Elles sont plus simples, plus mal faites que les moindres monnaies de cuivre ;
elles semblent n’avoir été imaginées qu’afin de donner à ceux qui ont quelque
propension au crime l’envie de les contrefaire. Il est dangereux de les laisser
dans la circulation. Ajoutons qu’elles ne peuvent que compliquer et embrouiller
le travail des comptables.
- La chambre ordonne l’impression et la distribution
du rapport, et fixe la discussion à mercredi.
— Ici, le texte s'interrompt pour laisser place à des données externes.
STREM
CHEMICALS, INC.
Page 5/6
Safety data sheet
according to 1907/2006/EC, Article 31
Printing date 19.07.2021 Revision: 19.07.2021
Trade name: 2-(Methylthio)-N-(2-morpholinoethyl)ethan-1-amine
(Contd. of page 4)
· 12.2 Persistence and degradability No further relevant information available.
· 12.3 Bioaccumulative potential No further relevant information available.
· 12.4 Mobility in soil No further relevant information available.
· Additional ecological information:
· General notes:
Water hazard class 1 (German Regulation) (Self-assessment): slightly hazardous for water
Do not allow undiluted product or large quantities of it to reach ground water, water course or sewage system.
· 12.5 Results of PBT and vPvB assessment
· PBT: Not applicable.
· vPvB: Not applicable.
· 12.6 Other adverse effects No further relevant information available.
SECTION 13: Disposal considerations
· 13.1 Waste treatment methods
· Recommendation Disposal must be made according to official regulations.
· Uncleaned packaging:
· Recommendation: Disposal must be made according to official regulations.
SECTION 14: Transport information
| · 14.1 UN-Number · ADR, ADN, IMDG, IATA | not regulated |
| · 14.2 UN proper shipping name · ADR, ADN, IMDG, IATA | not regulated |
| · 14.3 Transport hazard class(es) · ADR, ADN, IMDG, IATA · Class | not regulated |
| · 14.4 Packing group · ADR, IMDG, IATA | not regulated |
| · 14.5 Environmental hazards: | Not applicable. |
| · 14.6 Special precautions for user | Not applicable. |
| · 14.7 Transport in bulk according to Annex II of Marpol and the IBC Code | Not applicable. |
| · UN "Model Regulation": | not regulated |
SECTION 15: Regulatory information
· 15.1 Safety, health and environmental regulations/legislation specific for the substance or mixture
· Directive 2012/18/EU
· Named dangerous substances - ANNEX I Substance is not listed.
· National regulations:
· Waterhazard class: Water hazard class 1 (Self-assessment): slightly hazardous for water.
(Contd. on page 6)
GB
PROJETS DE LOI RELATIFS A LA GARDE CIVIQUE ET A LA COUR DES COMPTES
M. le ministre de l’intérieur (M. Rogier). - Messieurs, comme il est possible que des absences
aient lieu d’ici au 1er janvier, et comme il serait à craindre que la chambre
ne se trouvât incomplète par suite de ces absences, je crois devoir appeler son
attention sur deux projets qui devront être transformés en lois le plus tôt
possible. Il y a un décret instituant la cour de comptes, qui déclare que la
révision en aura lieu avant le 1er janvier 1833 ; et un autre décret sur la
garde civique, qui dit aussi que la révision doit en avoir lieu avant la même
époque. Le ministère se serait empressé, messieurs, de satisfaire au vœu de
cette dernière loi, celle sur la garde civique, si le peu de temps depuis
lequel il est aux affaires lui avait permis cette révision qui, dans le vœu de
la loi, et probablement dans l’esprit des chambres, doit porter sur un assez
grand nombre de points.
D’ailleurs, si ce projet de révision lui avait été
soumis depuis l’ouverture de la session, je pense que la chambre, déjà saisie
de travaux nombreux et importants, n’aurait pu s’en occuper avant le 1er
janvier.
Dans cet état de choses, le gouvernement sera dans
l’obligation de vous soumettre un projet de loi tendant à proroger le décret de
1830 sur la garde civique, pour un certain temps, jusqu’à ce que les chambres
aient transformé en loi le projet de révision qui leur sera soumis
incessamment.
Si la chambre entre dans ces vues, j’aurai l’honneur
de lui soumettre, à la prochaine séance, une proposition tendant à proroger la
loi sur la garde civique.
Il en sera probablement de même aussi relativement au
décret sur la cour des comptes.
M. le président
annonce que le projet de loi sur les crédits provisoires sera mis à l’ordre du
jour pour mercredi prochain.
M. Verdussen
demande qu’on y porte aussi les autres projets de loi soumis à la chambre.
La séance est levée à 2 heures et demie.